The Humane Society of Indianapolis told FOX59 they expect the calls and questions now and in the coming weeks from people who might not be sold on that pet they got for Christmas. Their advice is to wait it out.

A quick search of YouTube, and you will find pet videos are everywhere. We found dozens of them, with kids pulling puppies and kittens out of Christmas boxes, gifts on Christmas Day.

But sometimes, the happiness fades. Parents get overwhelmed.

“A lot of times, people just don’t realize what they’re getting into,” said Connie Swaim, director of canine training at the Humane Society of Indianapolis.

It’s a situation Swaim sees throughout the year, but it’s about to be busy season.

“I emailed people on Christmas Day. I’ve been talking to people this whole week I’ve been on vacation. I want people to keep their pets,” she said.

Swaim said the phones will start ringing in the coming weeks. New puppy owners will complain they are mouthy and biting. Common worries for new kitten owners, Swaim said, include that they run around and knock objects over in the house.

“People mainly are calling for issues that are related to the age of the animal they are getting,” she said.

Swaim preaches patience and encourages new pet owners to get to know their animal by building a bond. She said it’s also important to realize owning a pet takes time and is not cheap. She advises training for dogs and cats, both of which, she said, are available in Indianapolis at various price points.

“It’s going to take people wanting to spend some money. There is no such thing as a free pet,” she said.

FOX59 found Allison Moore with her dog Andy, named after Andrew Luck. Her parents found him dumped the day after Christmas. Moore is taking him in.

“I asked for a dog jokingly for Christmas, but I don’t know, I guess Santa’s real,” Moore said, “He’s mine now.”

For Swaim, this time of year is about reminding new pet owners that your furry friend is a part of the family you will have to grow to love.

“This is a lifetime commitment for somebody.

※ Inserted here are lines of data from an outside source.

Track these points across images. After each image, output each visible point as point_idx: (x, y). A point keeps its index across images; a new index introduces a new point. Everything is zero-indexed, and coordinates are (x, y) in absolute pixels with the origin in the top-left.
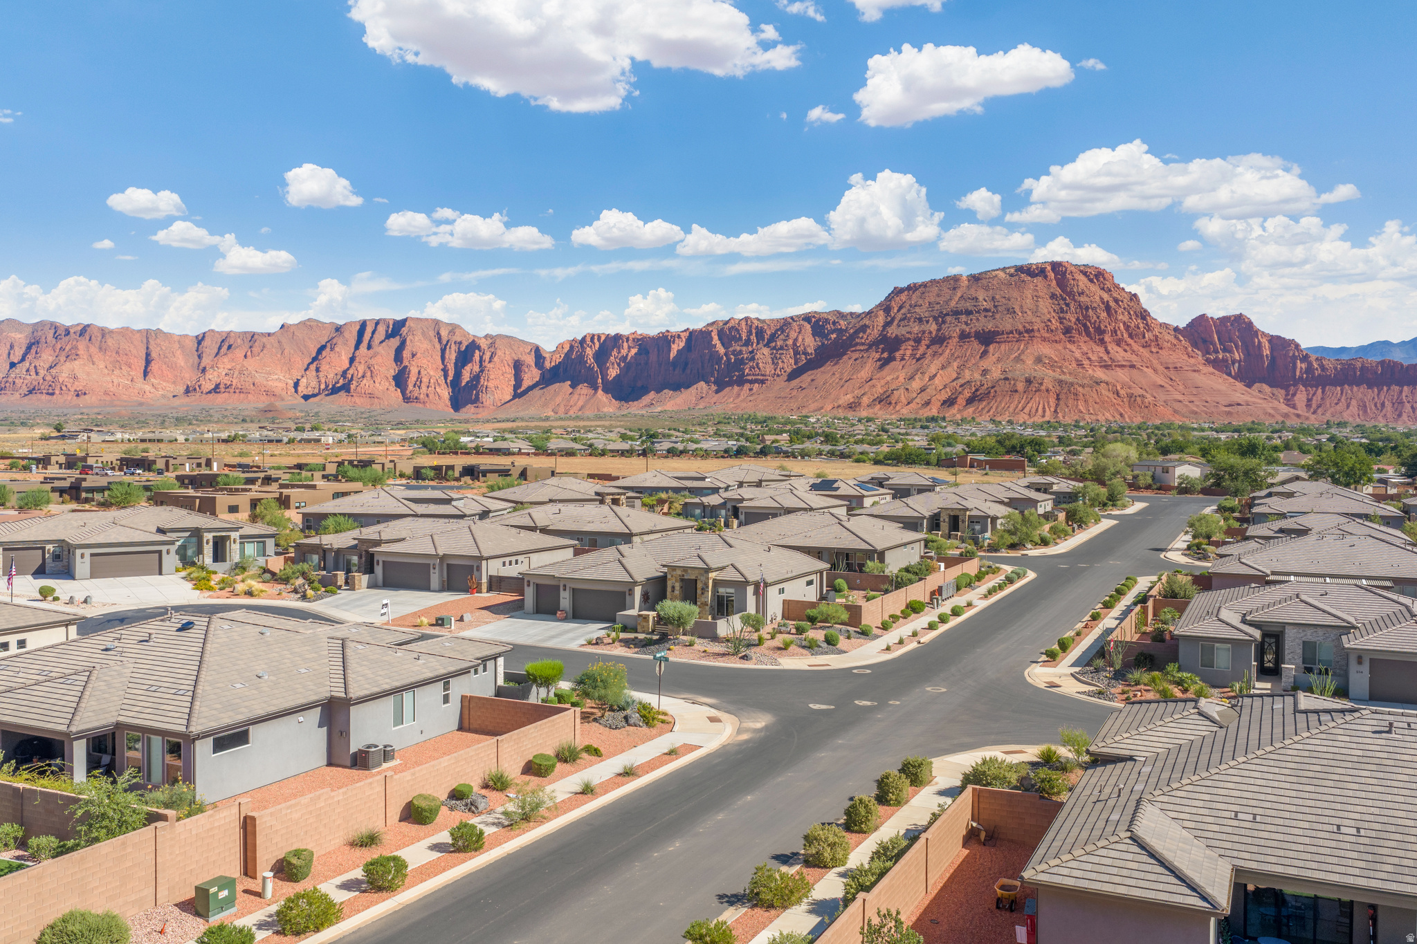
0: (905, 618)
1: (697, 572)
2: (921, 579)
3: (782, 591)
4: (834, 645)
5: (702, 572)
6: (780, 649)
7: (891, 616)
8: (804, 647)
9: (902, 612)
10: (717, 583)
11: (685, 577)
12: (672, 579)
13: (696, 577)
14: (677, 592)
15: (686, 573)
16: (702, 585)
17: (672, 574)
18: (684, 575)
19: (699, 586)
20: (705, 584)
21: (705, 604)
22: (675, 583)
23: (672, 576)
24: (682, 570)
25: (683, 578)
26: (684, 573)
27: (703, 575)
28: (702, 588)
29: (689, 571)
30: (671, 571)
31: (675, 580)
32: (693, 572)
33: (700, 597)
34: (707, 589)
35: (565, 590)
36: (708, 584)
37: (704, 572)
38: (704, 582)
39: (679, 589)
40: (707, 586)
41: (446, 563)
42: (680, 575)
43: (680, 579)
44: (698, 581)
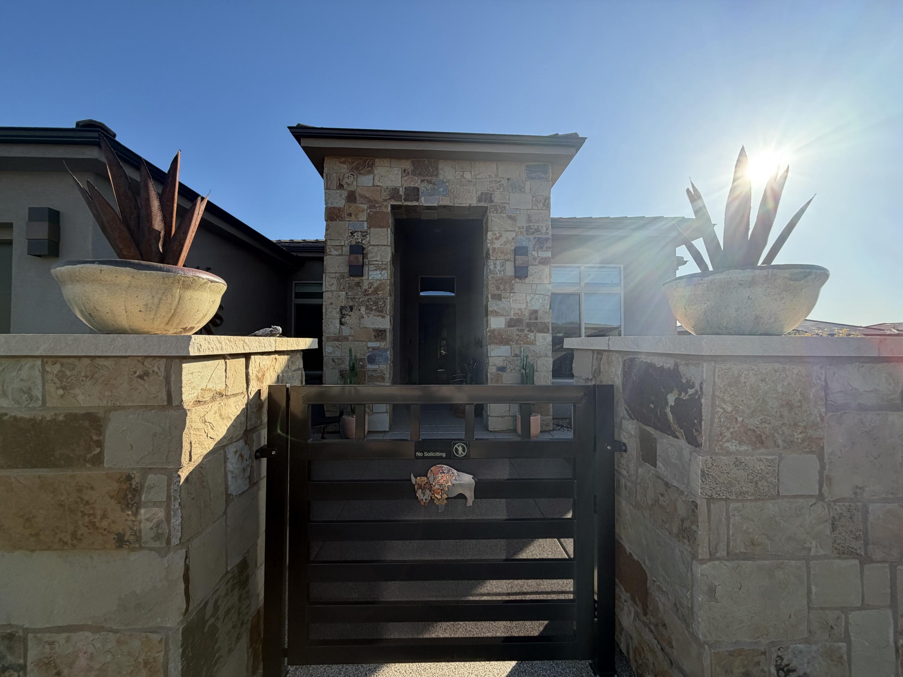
1: (485, 171)
11: (423, 199)
12: (350, 215)
13: (487, 197)
14: (379, 277)
15: (429, 182)
16: (514, 234)
17: (352, 188)
18: (418, 189)
19: (497, 239)
20: (528, 228)
21: (528, 325)
22: (364, 234)
23: (352, 197)
24: (407, 164)
25: (414, 204)
26: (416, 182)
27: (520, 190)
28: (513, 245)
29: (447, 172)
30: (345, 170)
31: (370, 217)
32: (469, 175)
33: (505, 293)
34: (541, 253)
36: (547, 229)
37: (524, 172)
38: (522, 221)
39: (390, 262)
40: (543, 236)
42: (395, 190)
43: (394, 210)
44: (495, 220)
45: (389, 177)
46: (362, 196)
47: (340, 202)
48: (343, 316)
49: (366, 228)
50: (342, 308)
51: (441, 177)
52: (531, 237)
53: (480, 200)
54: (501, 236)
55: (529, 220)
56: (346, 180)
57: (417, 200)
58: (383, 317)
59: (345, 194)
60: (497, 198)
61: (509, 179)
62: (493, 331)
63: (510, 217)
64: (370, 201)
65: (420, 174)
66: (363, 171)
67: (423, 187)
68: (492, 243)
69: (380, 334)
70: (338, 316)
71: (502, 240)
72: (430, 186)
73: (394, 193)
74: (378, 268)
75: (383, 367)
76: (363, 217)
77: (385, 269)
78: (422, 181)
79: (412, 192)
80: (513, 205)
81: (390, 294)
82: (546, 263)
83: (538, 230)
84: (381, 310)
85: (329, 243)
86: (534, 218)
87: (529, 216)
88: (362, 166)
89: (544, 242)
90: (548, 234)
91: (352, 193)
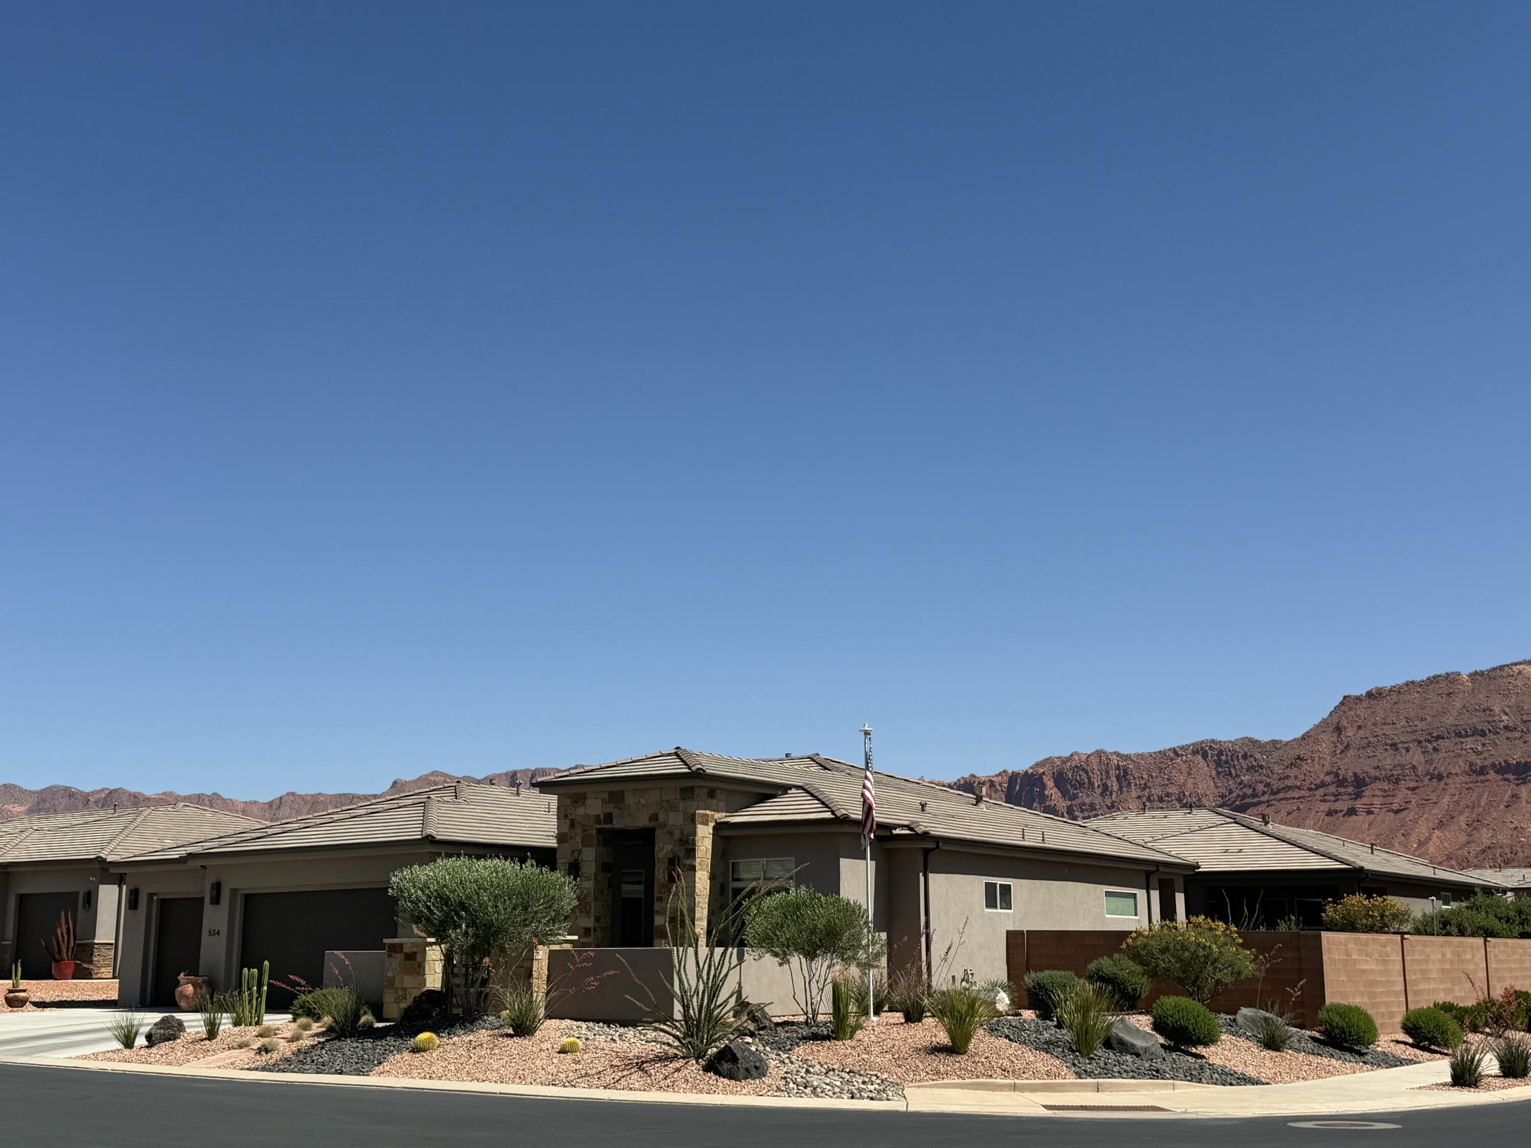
1: (653, 796)
3: (998, 896)
4: (1193, 1058)
7: (1445, 1008)
8: (1046, 1046)
11: (615, 821)
12: (571, 838)
14: (587, 886)
15: (619, 808)
16: (671, 846)
17: (573, 817)
18: (611, 814)
19: (661, 851)
20: (681, 840)
22: (580, 852)
23: (573, 824)
24: (606, 796)
25: (610, 826)
26: (610, 809)
27: (675, 809)
28: (671, 856)
29: (630, 799)
30: (568, 804)
31: (582, 839)
32: (642, 801)
33: (664, 896)
34: (688, 862)
35: (216, 900)
36: (694, 840)
37: (678, 793)
38: (677, 835)
39: (595, 874)
40: (690, 847)
41: (17, 895)
42: (598, 816)
43: (599, 831)
44: (659, 834)
45: (595, 807)
46: (578, 823)
47: (566, 829)
49: (580, 847)
51: (626, 803)
52: (683, 848)
53: (650, 820)
54: (663, 849)
55: (682, 834)
56: (569, 811)
57: (611, 823)
58: (589, 918)
59: (568, 822)
61: (668, 801)
62: (656, 928)
63: (669, 832)
64: (583, 826)
65: (613, 802)
66: (579, 804)
67: (615, 812)
68: (657, 855)
71: (665, 851)
73: (597, 819)
74: (587, 879)
76: (579, 839)
77: (591, 879)
78: (615, 807)
79: (609, 817)
80: (671, 822)
81: (596, 899)
82: (693, 869)
83: (687, 842)
84: (588, 913)
85: (559, 861)
86: (685, 832)
87: (682, 831)
88: (579, 799)
89: (691, 852)
90: (694, 844)
91: (572, 821)
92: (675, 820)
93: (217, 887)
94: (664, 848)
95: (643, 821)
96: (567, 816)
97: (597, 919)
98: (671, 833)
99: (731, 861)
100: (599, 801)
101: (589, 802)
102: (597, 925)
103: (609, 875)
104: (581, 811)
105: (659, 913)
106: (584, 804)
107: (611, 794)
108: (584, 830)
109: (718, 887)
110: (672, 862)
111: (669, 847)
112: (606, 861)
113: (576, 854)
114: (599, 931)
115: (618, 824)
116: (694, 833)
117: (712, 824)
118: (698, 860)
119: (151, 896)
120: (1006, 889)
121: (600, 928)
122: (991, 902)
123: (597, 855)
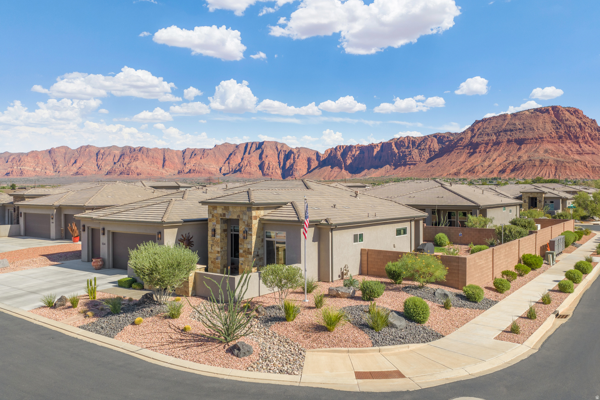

He’s not something that you say in six months or a year, I just don’t want to deal,” she said.

IndyHumane has a “Here to Help Line” that is available for anyone to call for assistance. That number is (317) 876-2173. You can also email training@indyhumane.org

Swaim said it’s their policy that if an animal is being given as a gift, all the members of the family have to come meet it first to make sure it’s a good fit.